When spouses divorce in Colorado, it becomes automatic and mandatory that one spouse pays child support. Child support has been mandatory for divorcing parents for decades because courts feared that the non-custodial parent would forgo all financial responsibility. Unfortunately, there are several reasons why the non-custodial parent doesn’t want or refuses to pay child support, such as spite or never having wanted the divorce in the first place. Sometimes, the thought process is that you two may reunite if you make the separation difficult.
But not all lack of child support payments stems from malicious reasons. Sometimes, neither parent believes child support is necessary.

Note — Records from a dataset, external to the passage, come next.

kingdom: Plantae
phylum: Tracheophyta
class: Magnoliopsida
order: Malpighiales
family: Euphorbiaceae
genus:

For example, if both of you are gainfully employed and you both agree that each of you can be trusted to be active parents in all aspects, you may find child support to be burdensome. After all, even very involved parents can find the amount they pay in monthly financial aid to be taxing. Thus, you and your ex may agree that neither of you will ask for child support during the divorce. Will the judge go for it?
No. As previously stated, child support is automatic and mandatory whenever a couple divorces. If you two had never married, however, child support would only be activated once one parent files for it. Child support is the right of children, not their parents. Because it is a right and not a privilege, you and your ex-spouse cannot agree to waive this right of your offspring.